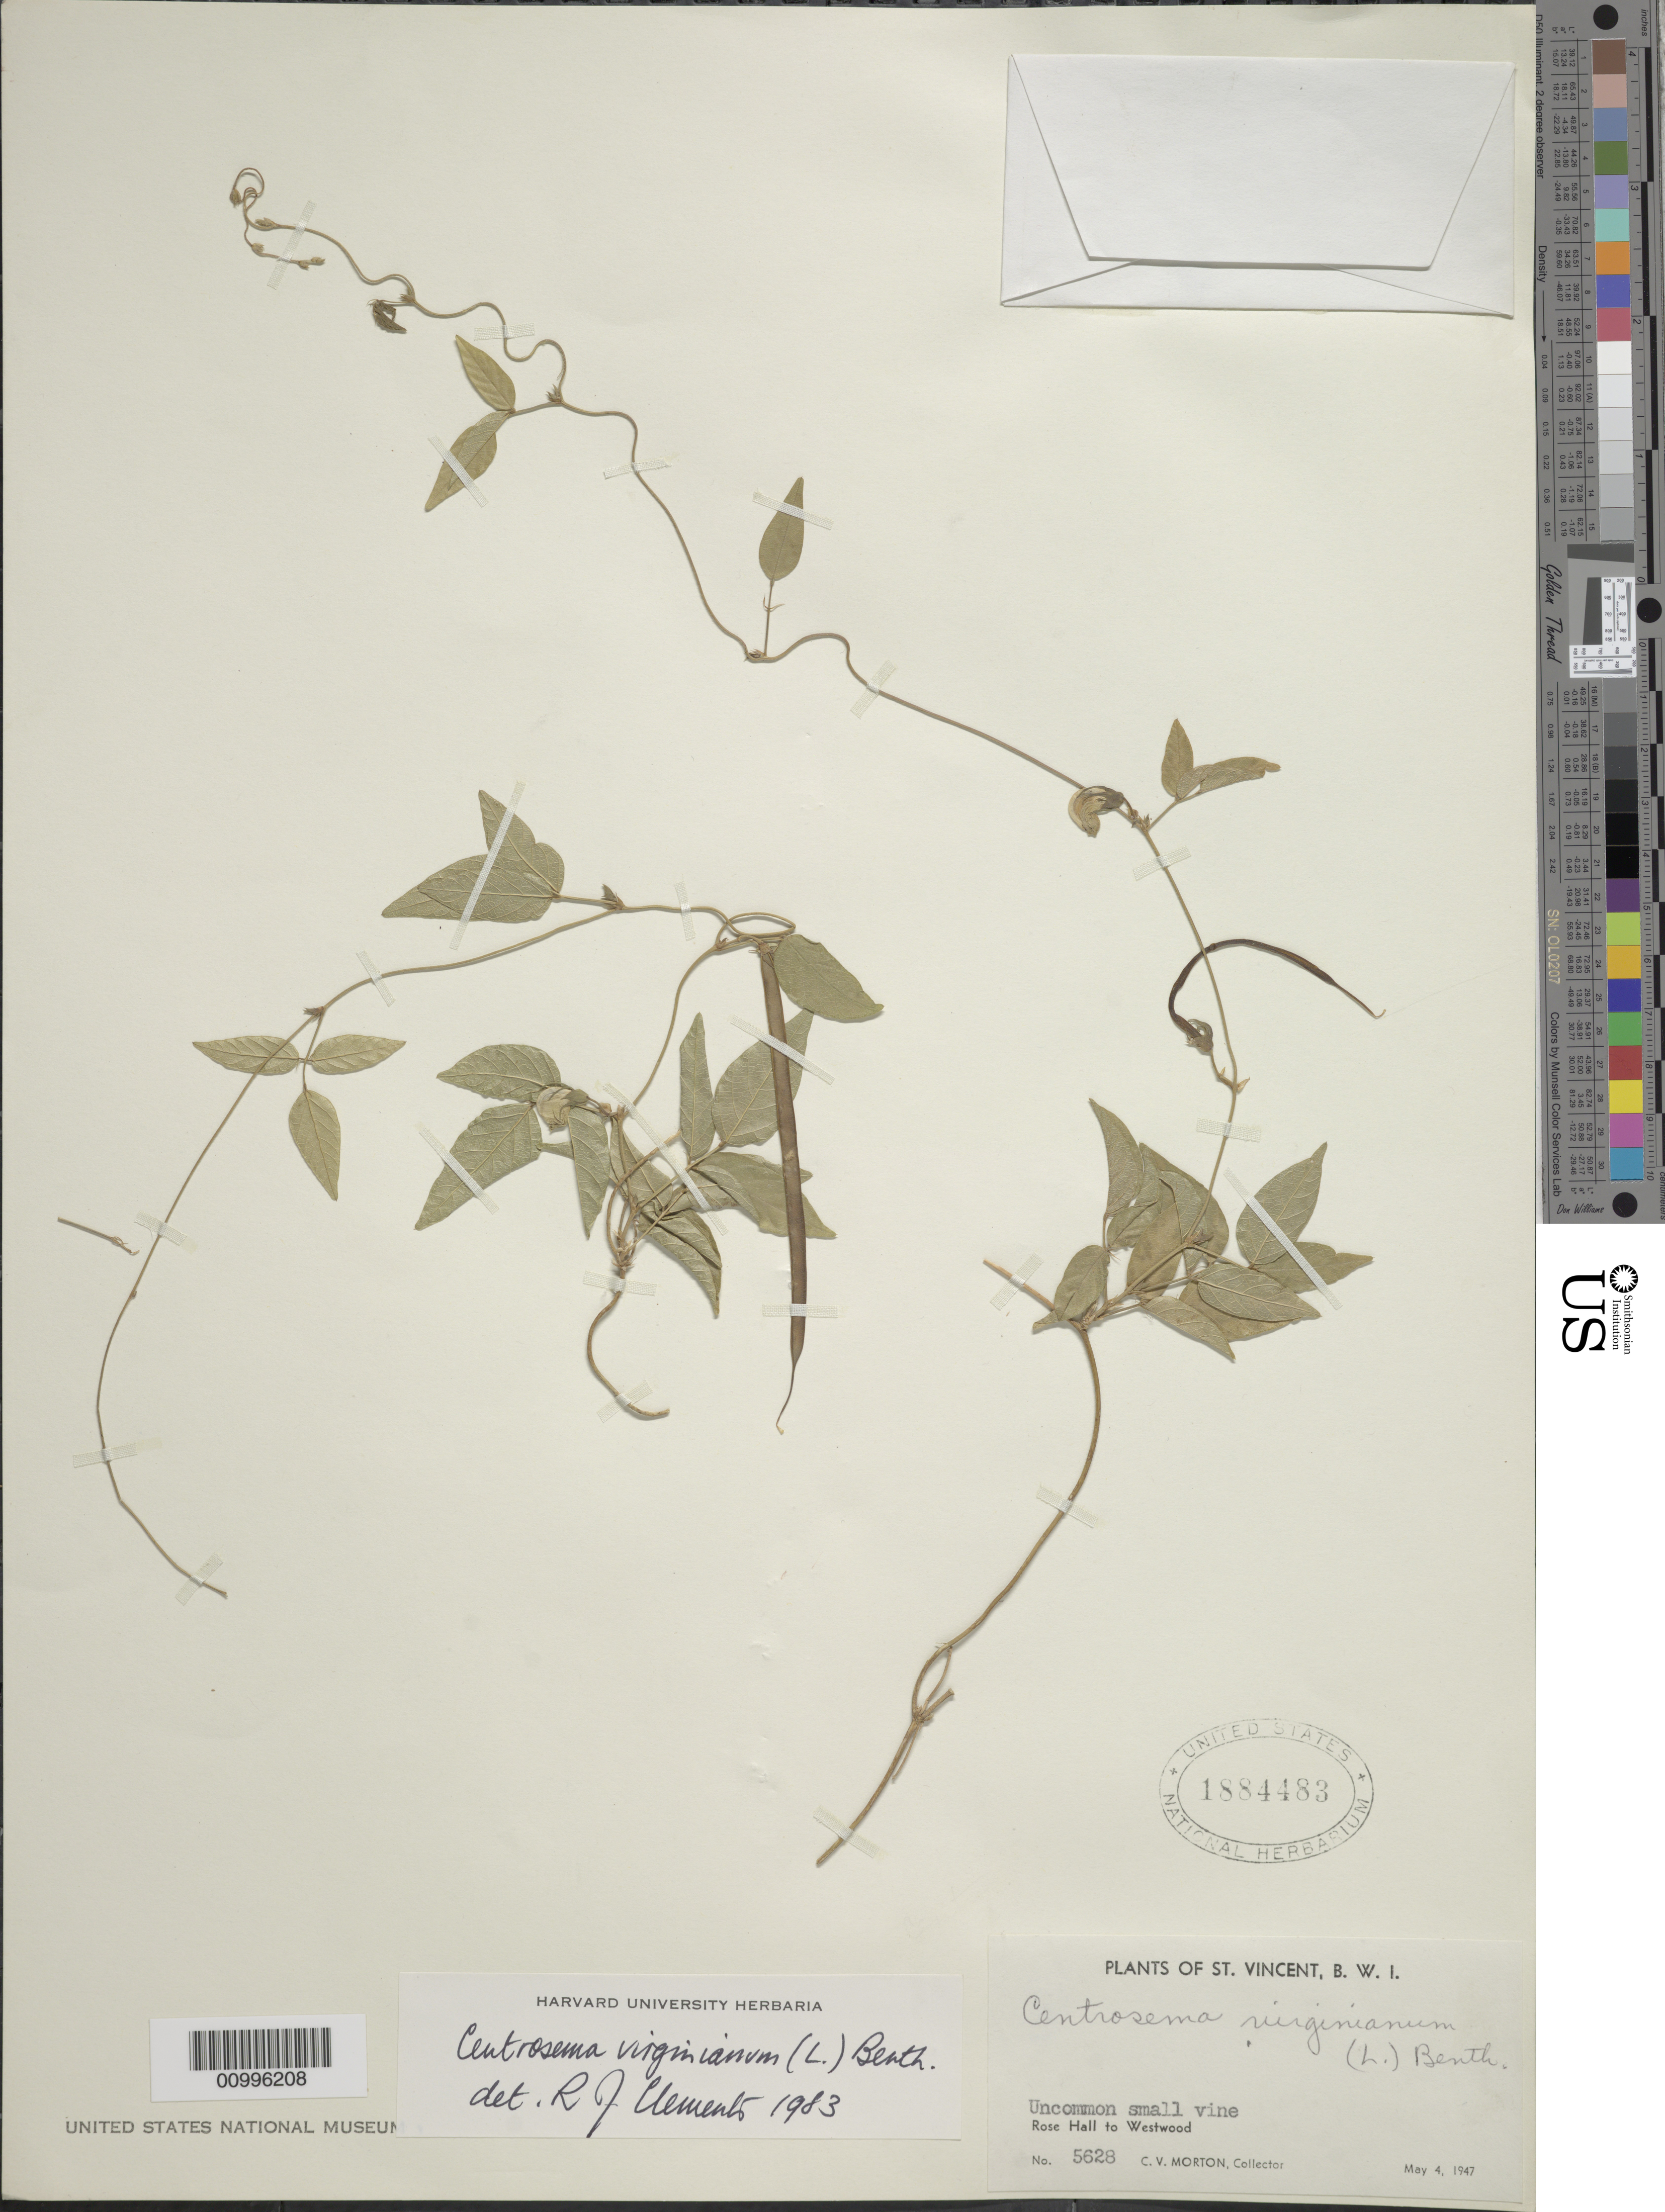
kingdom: Plantae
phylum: Tracheophyta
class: Magnoliopsida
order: Fabales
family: Fabaceae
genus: Centrosema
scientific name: Centrosema virginianum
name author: (L.) Benth.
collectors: C. V. Morton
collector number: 5628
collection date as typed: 04 May 1947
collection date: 1947-05-04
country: St. Vincent - Grenadines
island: St. Vincent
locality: Rose Hall to Westwood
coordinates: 0 N, 0 E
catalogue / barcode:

:::::

What you will do: Find each line in the records that contains the word "date", and copy those lines out in full.

Solution for this task:
collection date as typed: 04 May 1947
collection date: 1947-05-04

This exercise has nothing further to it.